Probably his legs; he's a sick bastard who does cardio in the middle of leg day.
He's sweating like it's a hundred degrees outside, and he daps me up with a tired, boneless swing of his arm.
The dap doesn't crack. No surprise there.
“You got enough energy to spot me?” I ask him.
“Always,” he wheezes, lifting his shirt up to wipe his face. For a second, I consider asking Nick to put a towel between us, but that'd be weird. We'll just…share sweat. Not like that's any less weird, but we're teammates and bros. It's whatever.
I line up my shoulders, and Nick takes his position behind me, grabbing my waist.
Wait.
“Oh yeah, take Daddy's big cock,” he says, leaning down to get close to my ear.
I scoff, not turning around. “Behave yourself. We’re in public.”
“Ooh, someone could catch us. That sounds so hot.”
Jesus. I bend my knee to kick Nick in the nuts, and he dodges me, chuckling, before taking his actual spotter position and letting me get on with my workout.
For someone who's hooked up maybe three times in total, he sure is fluent in sex jokes. His ex must have done some heavy lifting in that department, but I can’t know for sure, and I’m not gonna ask.
I bang out a few brutal sets before calling it quits on the squats.
Nick leaves to shower, and I head for the public area of the gym.

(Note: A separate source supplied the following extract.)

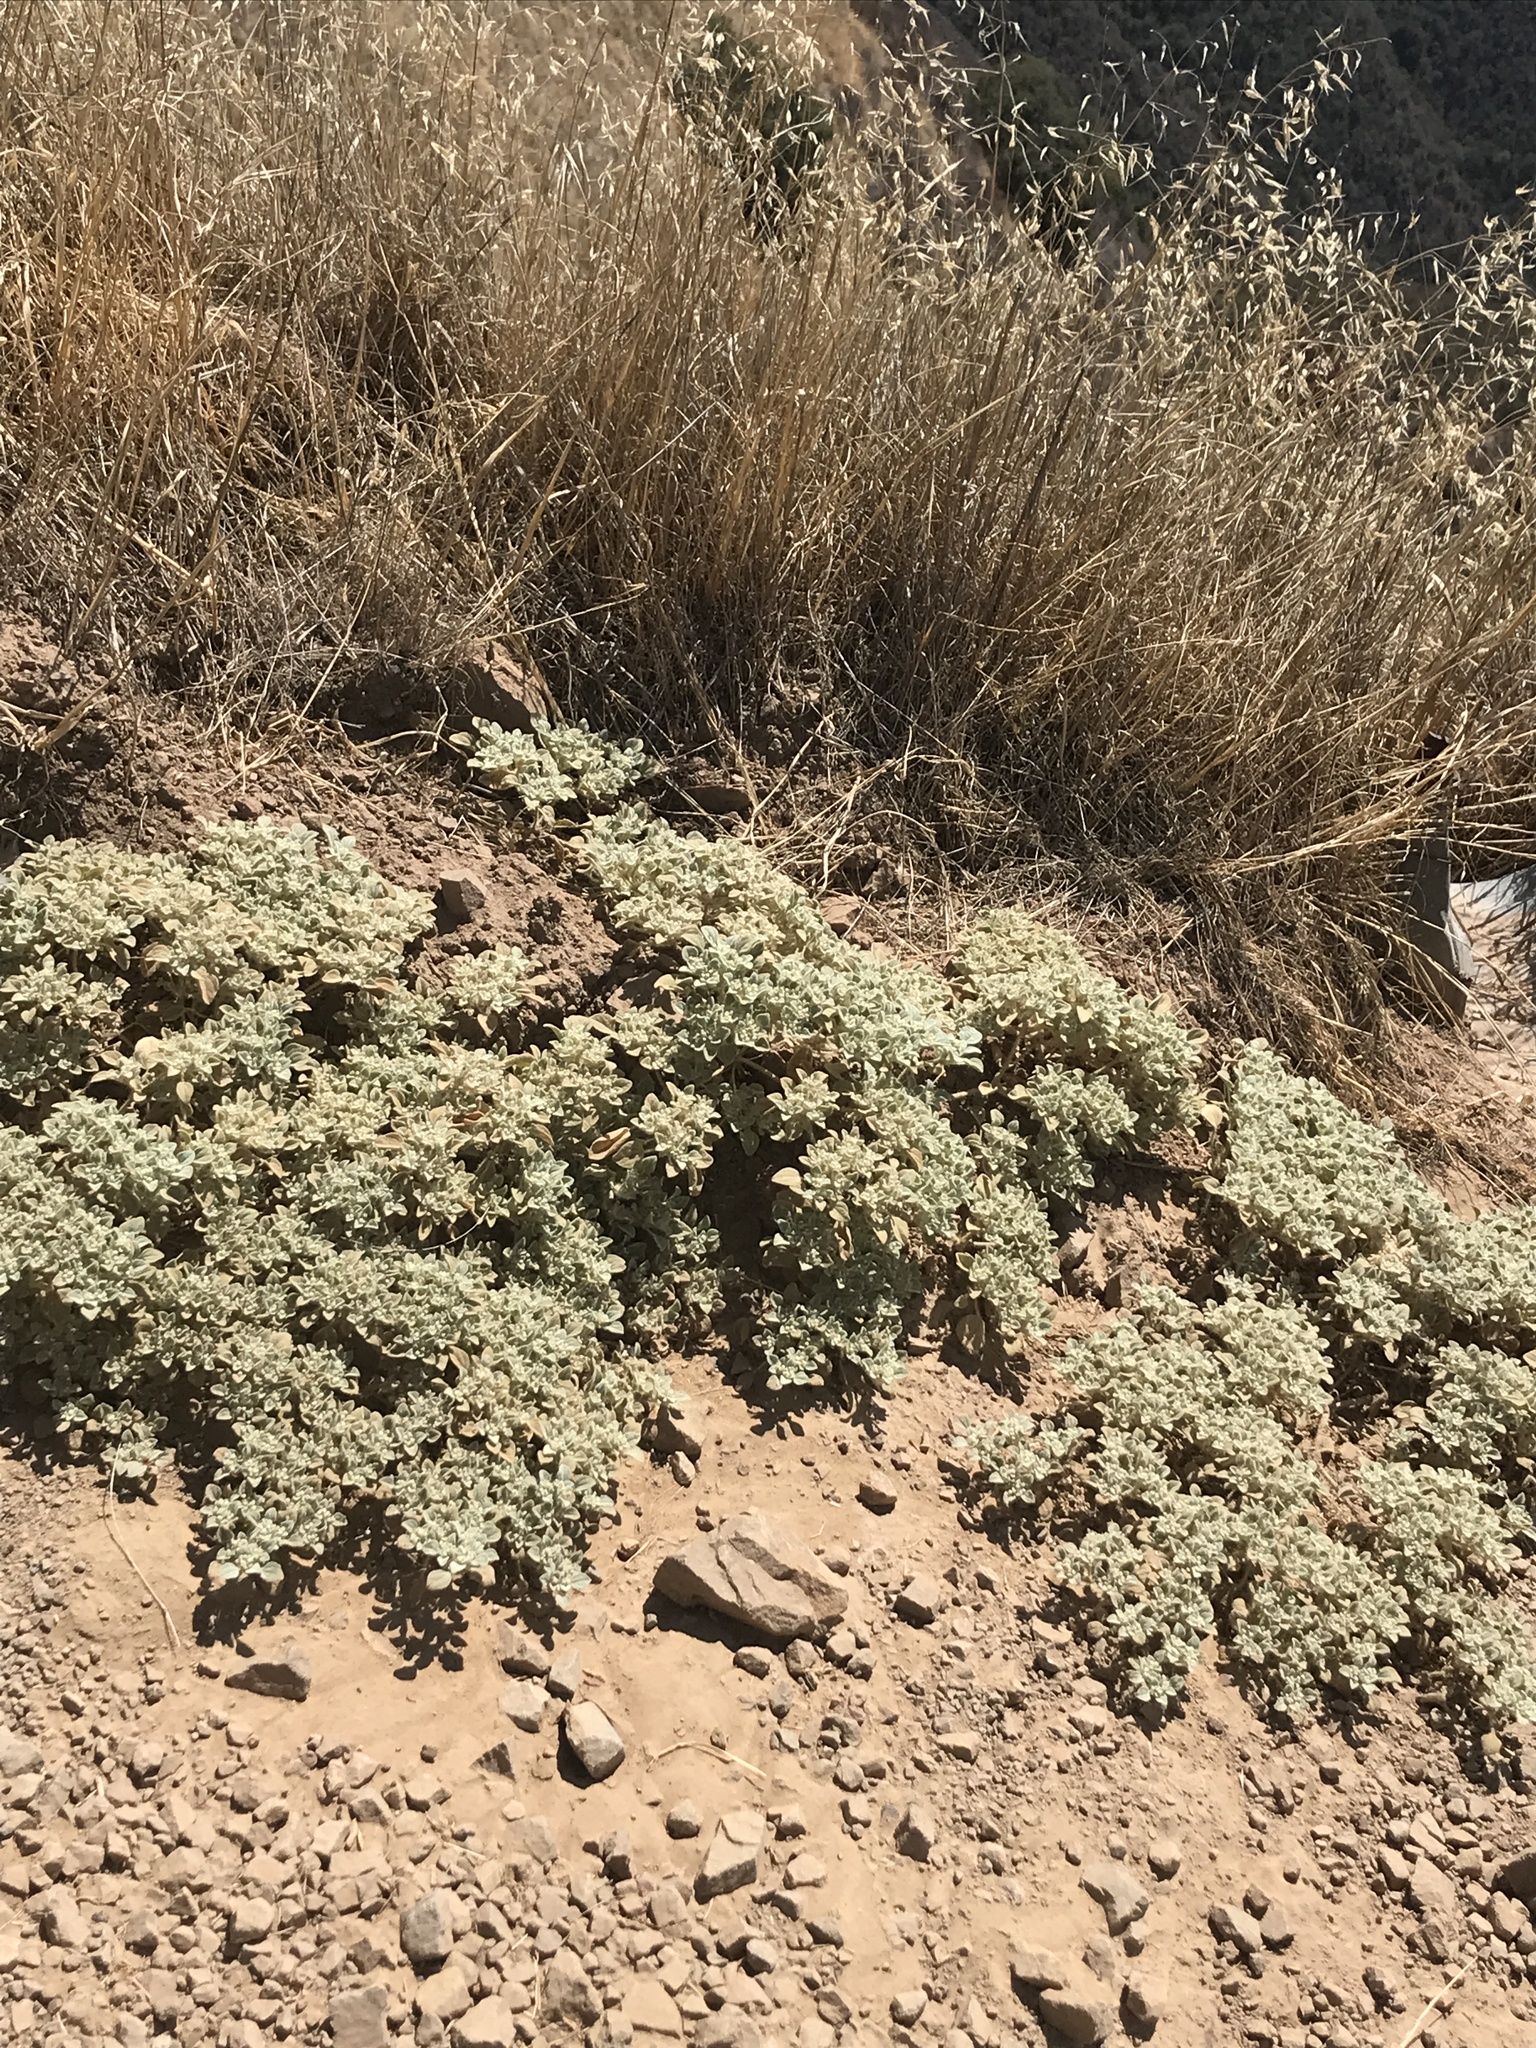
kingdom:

The athlete section is well-stocked, but the one thing it doesn't have is a hip thrust machine.
That exercise isn't technically in my program—I added them to my leg days because I want to rock a total dump truck of an ass.
Sue me for trying to look good in my uniform.
One glance at the public area has me pressing pause on my quest for a callipygian figure. It's packed. There's even a line for a broken treadmill. Holy shit, this school needs to build another gym.
Right as I’m about to retreat to the athlete section and hit some split squats instead, something in my peripheral vision makes me pause.
I turn, and it’s Callum. He’s changed, of course, wearing black sweatpants and a faded tee that, like the rest of his clothes, gently hugs his arms. His vibe?
Focused, knows his stuff, and…perturbed.